Best Training Experience
One of my previous roles was within a call center for an inbound sales job, which is where I experienced one of the most effective training programs in which I have participated. This training program occurred at the onset of employment, and included classroom work, simulations, games, job observations, and on the job practice.
What made this program most effective was that the trainer set clear objectives on a daily basis, trainees knew what to expect from each day, what skills they would learn, and how those skills would translate to the role itself. By utilizing many different training methods, the program successfully maintained trainee’s interest and allowed skills to be built each day.
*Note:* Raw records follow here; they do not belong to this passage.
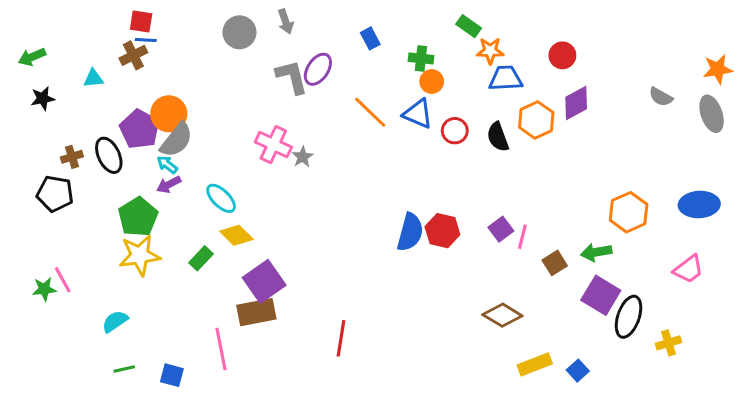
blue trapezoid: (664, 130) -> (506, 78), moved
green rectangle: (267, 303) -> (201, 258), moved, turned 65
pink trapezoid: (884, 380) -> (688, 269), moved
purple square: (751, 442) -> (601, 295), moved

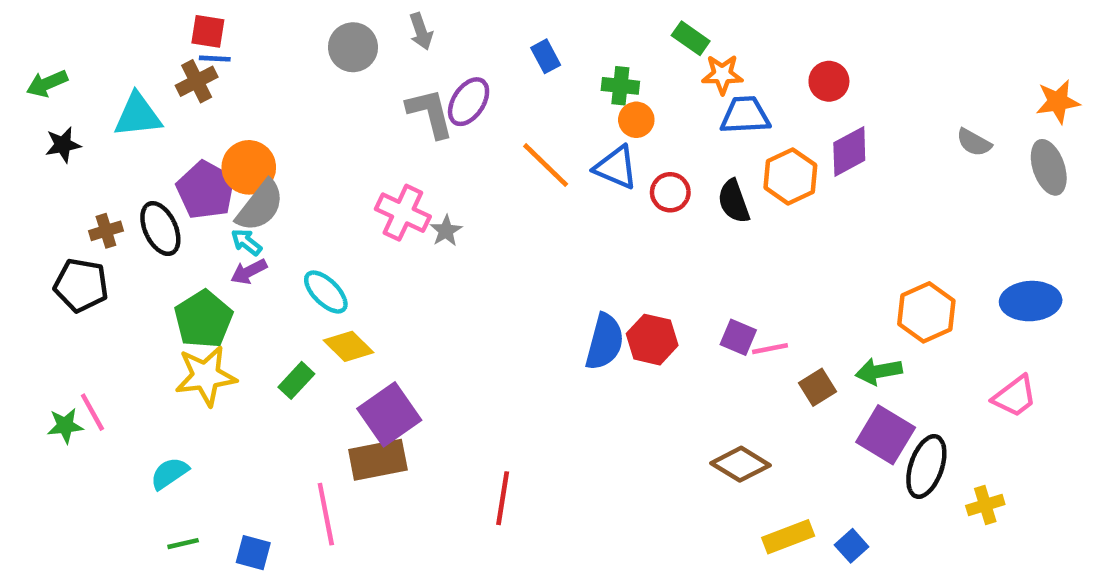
cyan triangle: (93, 78) -> (138, 115), size x1.6
purple square: (501, 229) -> (738, 337), turned -30
pink line: (522, 237) -> (770, 349), turned 65

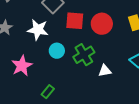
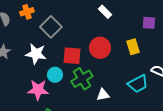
red square: (75, 21) -> (72, 56), moved
pink star: (22, 66) -> (38, 90), moved, turned 30

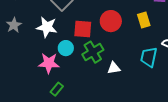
cyan trapezoid: (138, 84) -> (149, 57), turned 130

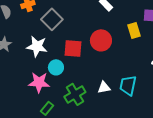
yellow rectangle: (144, 20) -> (134, 30), moved
green cross: (93, 52) -> (75, 94), moved
cyan trapezoid: (149, 57) -> (128, 85), moved

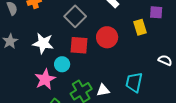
gray square: (52, 19) -> (75, 16), moved
pink star: (39, 82) -> (45, 79), turned -30
white triangle: (104, 87) -> (103, 90), moved

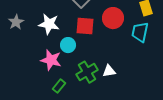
pink star: (45, 79) -> (51, 60), turned -30
cyan trapezoid: (134, 82) -> (140, 32), moved

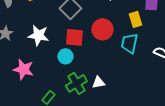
cyan circle: (68, 45) -> (65, 56), moved
pink star: (51, 60) -> (23, 69), moved

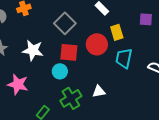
yellow rectangle: (135, 19) -> (117, 32), moved
white triangle: (98, 82) -> (99, 91), moved

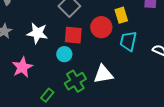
pink star: (18, 84) -> (22, 67), turned 30
white triangle: (99, 91) -> (103, 74), size x1.5

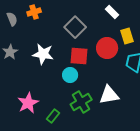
pink star: (22, 67) -> (28, 103), moved

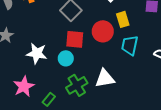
white star: (43, 54) -> (37, 53), moved

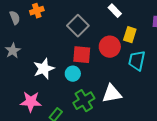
yellow rectangle: (123, 19) -> (130, 35), turned 35
white star: (37, 53) -> (44, 69), turned -30
pink star: (24, 86) -> (31, 102), turned 30

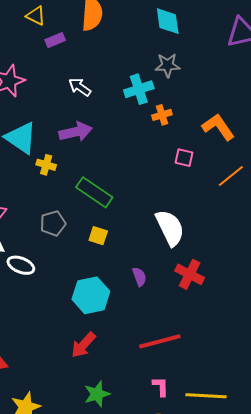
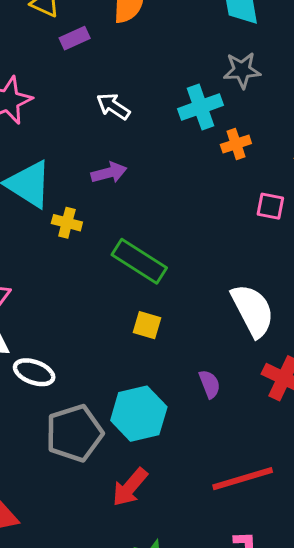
purple arrow: (76, 132) -> (109, 173), size x0.7
gray pentagon: (53, 223) -> (74, 433), moved, size x1.5

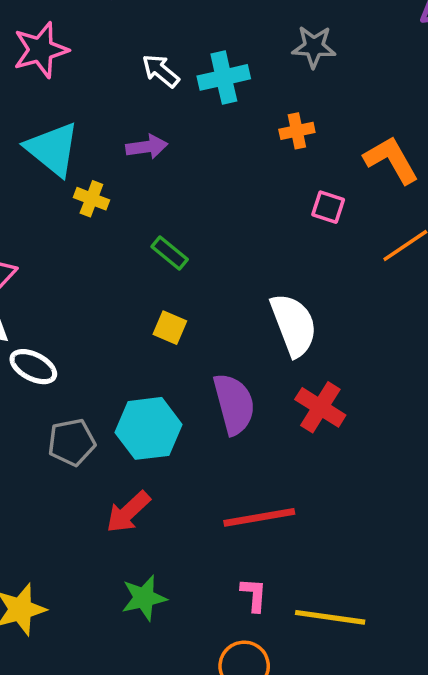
cyan cross: (201, 107) -> (224, 77), moved
green rectangle: (139, 261) -> (170, 253), size x0.6
purple semicircle: (210, 384) -> (234, 404), size x1.8
gray pentagon: (74, 433) -> (72, 442), size x0.7

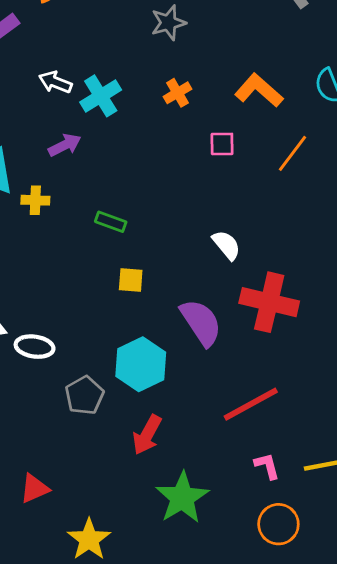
cyan cross: (224, 77) -> (101, 96), moved
white semicircle: (294, 325) -> (226, 245), size x0.6
red cross: (320, 407) -> (269, 302), size x1.4
green star: (144, 598) -> (182, 498), size x1.4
This long training process remained interactive by breaking up the monotony with these different task types. Simulations allowed trainees to interact with the system prior to observing individuals in the role so that these new skills were relatable with the real life examples.
What to Change
This program utilized current employees to carry out a mentor program that allowed trainees the opportunity to observe their daily tasks to get a clear picture of the role itself and how to effectively complete the job. This type of training is not always the most effective because it has too many variables that could impact the training outcome, such as the mentor’s ability to provide guidance along with the mentor’s attitude toward the role (Konselman, 2004). While taking high performers and attempting to create best practices based on their experience can offer new insights, these individuals have no training background and might not be comfortable or capable of taking on this role (Konelson, 2004). Mentors were selected based on performance and willingness to participate in the program; however having a more selective process that included some level of training for the role would avoid negative experience from both the mentor and trainee.
Worst Training Experience
The worst training experience I have attended was also in a call center, but this role was for outbound cold calling for sales and information gathering. This particular call center was a third party organization that handled different calling contracts from a variety of different businesses. Given the nature of the company, change was constant and agents were often on multiple calling campaigns at the same time. When new contracts were created, training was hosted by one of the leaders in the location to quickly roll out the new program and get agents calling right away. Objectives were often unclear, and expectations were non-existent. These training programs were rushed and the expected outcome was often unclear.
What to Change
The training programs held by this organization were not ran by one individual, and often it was unclear who would be responsible for the training program up until the training started. This lack of organization made setting expectations impossible, and it created a negative attitude from agents who felt confused by the disorganization. Selecting one or two individuals and giving them responsibility for the training as soon as a contract was created could have avoided this confusion and allowed for better preparation. Creating a roll for an individual or team of individuals to be solely responsible for training would make this process more effective and beneficial for the agents.
Resources
Konselman, J. (2004). Creating an Effective Training Program. (2004). Business NH Magazine, 21(11), 20.
Blanchard, P. N., & Thacker, J. W. (2019). Effective training: Systems, strategies, and practices (6th ed.). Chicago Business Press.